MIPI Soroti Tidak Sinkronnya Hasil Survei dengan Realitas

fin.co.id - 16/04/2022, 17:21 WIB

MIPI Soroti Tidak Sinkronnya Hasil Survei dengan Realitas

MIPI menyoroti fenomena survei yang berkembang di Indonesia, terlebih yang berkaitan dengan kebijakan, yakni tidak sinkronnya antara ekspektasi dengan realitas.

JAKARTA, FIN.CO.ID -- Masyarakat Ilmu Pemerintahan Indonesia (MIPI) menggelar webinar bertema “Menyoal Survei Kepuasan Masyarakat: Antara Hasil Rilis dan Realitas”, Sabtu, 18 April 2022.

Tema ini diangkat MIPI karena adanya fenomena survei yang berkembang di Indonesia, terlebih yang berkaitan dengan kebijakan, yakni tidak sinkronnya antara ekspektasi dengan realitas.

(BACA JUGA: MIPI Soroti Deklarasi Silatnas APDESI Tentang Perpanjangan Jabatan Presiden)

Dalam sambutan pembukaan, Dewan Pakar MIPI/Direktur Politeknik Sekolah Tinggi Ilmu Administrasi Negara - Lembaga Administrasi Negara (STIA LAN) Jakarta Nurliah Nurdin menyampaikan, pemerintah modern mendasarkan kebijakannya pada kebutuhan publik.

Kebutuhan publik ini satu di antaranya didapatkan dari metode survei, yang kemudian menghasilkan indeks kepuasan masyarakat.

Hal ini sebagaimana diatur dalam Keputusan Menteri Pendayagunaan Aparatur Negara (Kepmenpan) Nomor Kep/25/M.Pan/2/2004 tentang Pedoman Umum Penyusunan Indeks Kepuasan Masyarakat Unit Pelayanan Instansi Pemerintah.

(BACA JUGA: Dirjen Politik dan PUM Kemendagri Terpilih Jadi Ketua Umum MIPI)

Beberapa hal yang diatur dalam Kepmenpan tersebut di antaranya terkait penataan sistem, mekanisme dalam memberikan pelayanan, kemudian prosedur pelayanan.

Tujuannya agar hasil survei mampu memberikan koreksi terhadap kebijakan pemerintahan yang lebih berkualitas, lebih berdaya guna, dan lebih berhasil guna.

“Indeks kepuasan masyarakat itu ada aturannya di Kepmenpan,” katanya.

Dia menceritakan pengalamannya ketika berkunjung ke Bangladesh.

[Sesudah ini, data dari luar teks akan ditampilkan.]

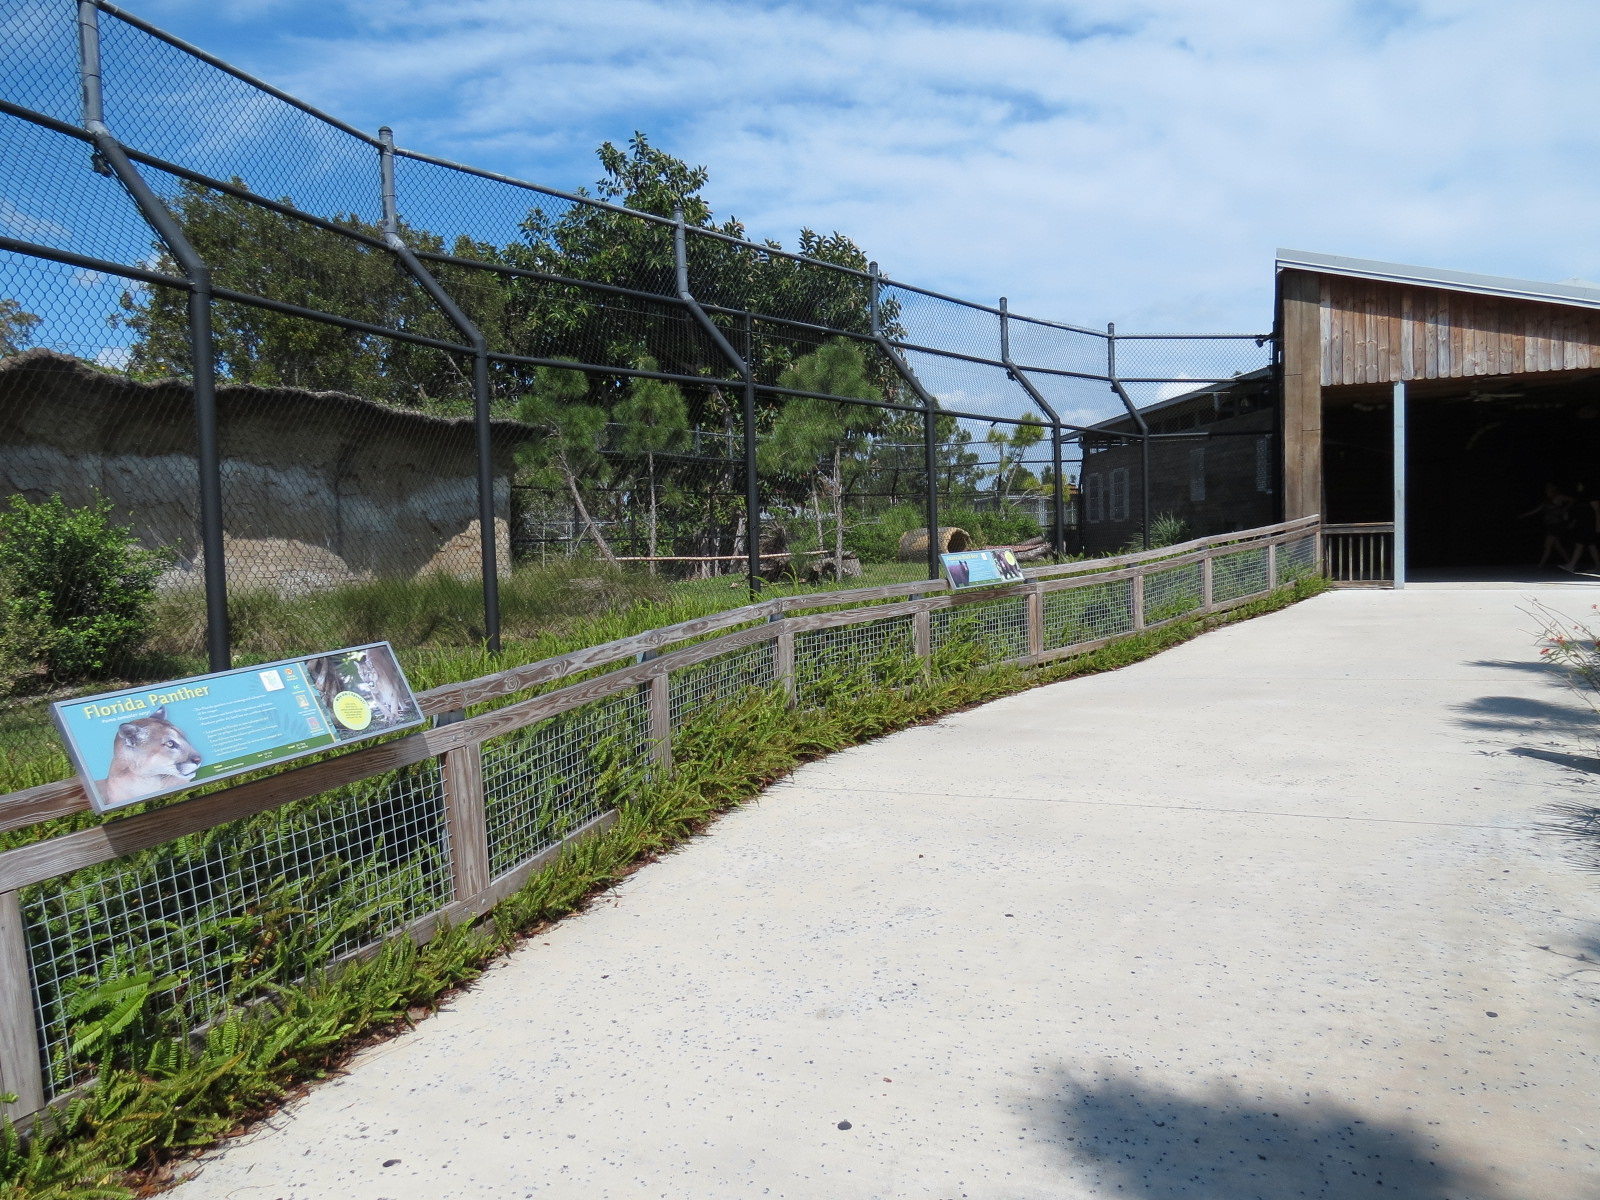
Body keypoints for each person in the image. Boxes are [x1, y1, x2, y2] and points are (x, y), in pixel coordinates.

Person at [1520, 482, 1573, 568]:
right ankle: (1570, 562)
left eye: (1548, 489)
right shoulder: (1547, 500)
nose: (1546, 491)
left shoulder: (1558, 497)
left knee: (1547, 546)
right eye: (1546, 489)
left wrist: (1564, 509)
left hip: (1556, 524)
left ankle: (1540, 565)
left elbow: (1572, 500)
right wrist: (1525, 515)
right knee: (1557, 546)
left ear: (1553, 489)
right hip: (1550, 525)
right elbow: (1537, 509)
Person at [1564, 482, 1600, 573]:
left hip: (1589, 525)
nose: (1578, 486)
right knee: (1591, 546)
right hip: (1582, 524)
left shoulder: (1591, 496)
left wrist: (1598, 524)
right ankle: (1598, 566)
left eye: (1580, 485)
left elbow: (1597, 510)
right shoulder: (1580, 497)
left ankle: (1571, 565)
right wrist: (1574, 522)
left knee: (1580, 545)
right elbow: (1580, 513)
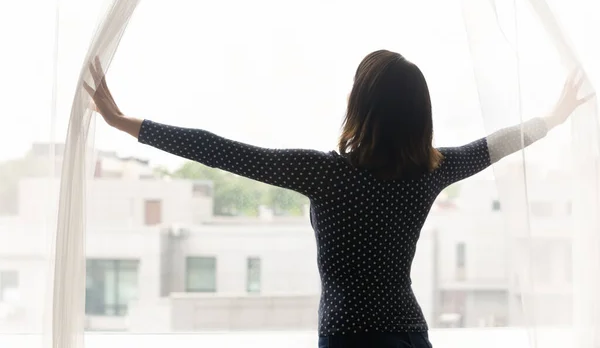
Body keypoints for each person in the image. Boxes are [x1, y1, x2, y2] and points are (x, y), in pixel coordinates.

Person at [85, 50, 591, 348]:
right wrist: (554, 118)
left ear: (360, 106)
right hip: (408, 334)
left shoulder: (326, 175)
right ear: (419, 116)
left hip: (348, 340)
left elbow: (222, 152)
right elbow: (495, 146)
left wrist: (124, 123)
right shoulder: (430, 170)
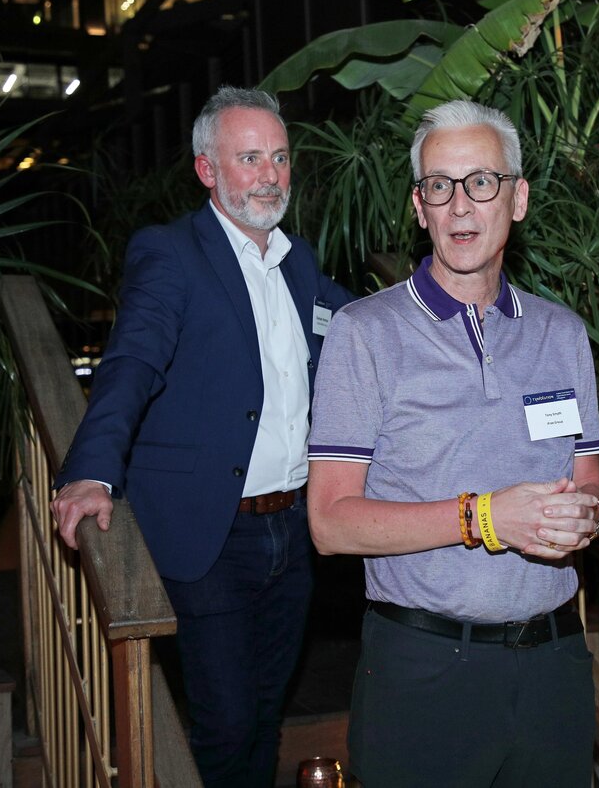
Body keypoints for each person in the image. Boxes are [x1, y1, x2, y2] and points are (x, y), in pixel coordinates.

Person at [50, 85, 355, 788]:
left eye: (280, 157)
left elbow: (362, 326)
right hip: (213, 535)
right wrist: (91, 469)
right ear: (207, 170)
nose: (271, 174)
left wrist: (448, 293)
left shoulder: (299, 261)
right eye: (250, 158)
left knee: (267, 714)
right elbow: (132, 362)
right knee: (226, 723)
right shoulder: (171, 253)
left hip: (295, 530)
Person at [306, 100, 599, 787]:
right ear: (420, 207)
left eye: (481, 182)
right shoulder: (365, 332)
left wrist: (587, 515)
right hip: (425, 669)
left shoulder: (561, 334)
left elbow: (592, 482)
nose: (461, 205)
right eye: (439, 186)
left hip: (553, 664)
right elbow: (329, 523)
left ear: (518, 198)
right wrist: (485, 518)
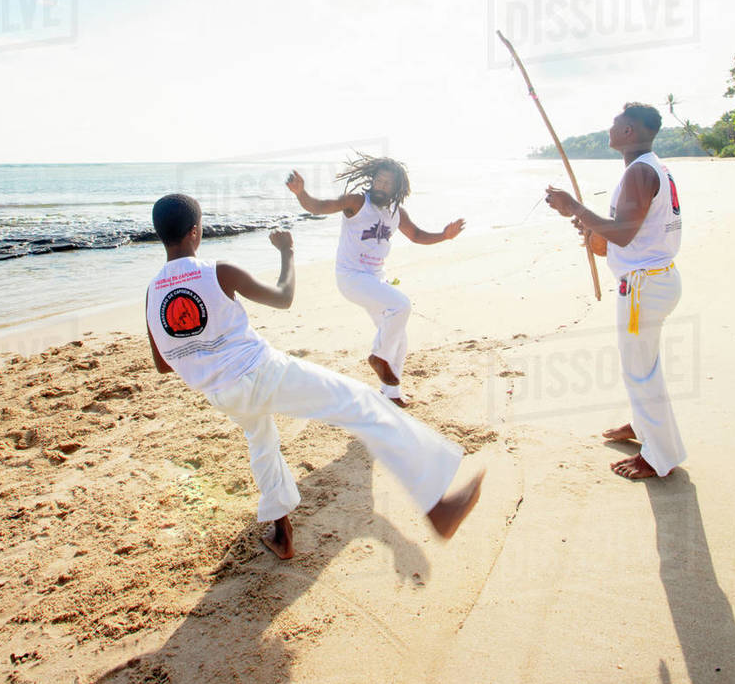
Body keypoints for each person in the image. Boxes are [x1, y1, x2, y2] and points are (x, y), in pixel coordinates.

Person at [145, 193, 483, 559]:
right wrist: (286, 251)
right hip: (261, 372)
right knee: (363, 403)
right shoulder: (217, 271)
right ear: (196, 232)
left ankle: (282, 535)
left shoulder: (152, 293)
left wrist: (203, 353)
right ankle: (438, 506)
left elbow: (164, 364)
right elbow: (283, 297)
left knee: (262, 445)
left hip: (222, 393)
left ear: (161, 235)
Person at [545, 103, 685, 480]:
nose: (609, 127)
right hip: (655, 278)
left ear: (629, 132)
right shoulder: (650, 166)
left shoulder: (640, 171)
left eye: (615, 123)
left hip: (644, 286)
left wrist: (575, 206)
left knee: (641, 372)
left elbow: (623, 232)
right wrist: (591, 226)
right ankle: (644, 427)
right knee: (640, 367)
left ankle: (660, 456)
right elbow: (626, 230)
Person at [286, 155, 465, 407]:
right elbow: (319, 206)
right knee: (401, 306)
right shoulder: (357, 202)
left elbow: (415, 235)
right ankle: (378, 358)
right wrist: (301, 192)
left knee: (399, 338)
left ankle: (390, 393)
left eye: (387, 183)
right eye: (378, 180)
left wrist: (444, 236)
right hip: (351, 276)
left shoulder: (396, 213)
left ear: (397, 188)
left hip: (375, 279)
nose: (380, 186)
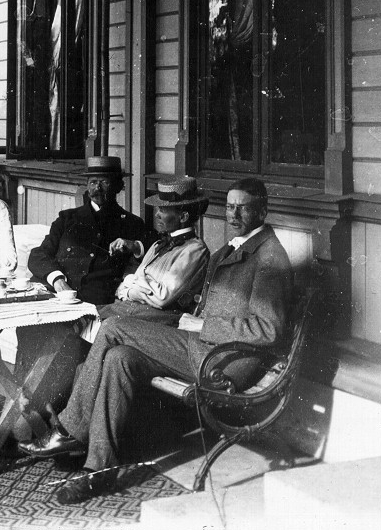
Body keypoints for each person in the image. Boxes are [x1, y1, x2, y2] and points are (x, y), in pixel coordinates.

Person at [19, 178, 293, 505]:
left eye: (242, 208)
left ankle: (69, 429)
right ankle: (97, 469)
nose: (233, 214)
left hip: (225, 361)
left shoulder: (269, 256)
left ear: (262, 211)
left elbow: (269, 329)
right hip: (201, 345)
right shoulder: (228, 249)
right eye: (230, 207)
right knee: (119, 357)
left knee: (113, 328)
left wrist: (204, 324)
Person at [28, 156, 155, 306]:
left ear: (118, 186)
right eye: (93, 182)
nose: (97, 188)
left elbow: (153, 248)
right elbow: (39, 254)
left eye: (104, 182)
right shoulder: (67, 218)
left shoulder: (131, 223)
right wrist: (57, 280)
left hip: (96, 301)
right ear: (87, 186)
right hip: (55, 293)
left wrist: (133, 245)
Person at [96, 176, 210, 325]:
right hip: (134, 309)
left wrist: (131, 283)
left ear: (183, 217)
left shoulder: (194, 251)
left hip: (159, 320)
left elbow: (162, 298)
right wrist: (135, 285)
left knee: (93, 322)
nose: (157, 215)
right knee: (84, 316)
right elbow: (130, 286)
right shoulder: (158, 244)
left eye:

Bangladesh dianggap sebagai negara yang gagal dalam menuntaskan kemiskinan karena angka surveinya yang sangat tinggi. Sementara itu, pemerintah di sana mengatakan mereka sudah bekerja maksimal, tapi realitas masyarakatnya miskin.

(BACA JUGA: MIPI Gelar Webinar Bertajuk Pentingnya Sejarah)

“Maka ada yang tidak nyambung di situ antara usaha pemerintah dan masyarakat yang miskin. Sementara kita tahu, fungsi kehadiran pemerintahan adalah minimal tiga, to empower ya, to serve, to secure,” jelasnya.

Di sisi lain Profesor Riset Bidang Sosiologi Politik Mohammad Mulyadi selaku narasumber menjelaskan, survei merupakan strategi yang jamak ditemui, khususnya ketika pemilihan presiden (Pilpres) dan pemilihan kepala daerah (Pilkada). Survei digunakan untuk meningkatkan popularitas, memperkirakan besaran dana kampanye, mengemas citra kandidat agar tepat, hingga mengidentifikasi isu-isu strategis yang berkembang.

Mulyadi kemudian mengungkapkan tiga faktor yang membuat survei tidak tepat. Pertama, fiktif, dalam artian tidak melakukan survei tapi seolah-olah melakukan survei atau tidak ada proses tapi hasilnya ada. Kedua, rekayasa, yaitu dilakukan survei tapi hasilnya tidak sesuai dengan yang diharapkan oleh si pemesan kemudian datanya tidak sesuai aslinya. Ketiga, salah, yaitu survei akibat dari kebodohan dalam memahami metodologi penelitian.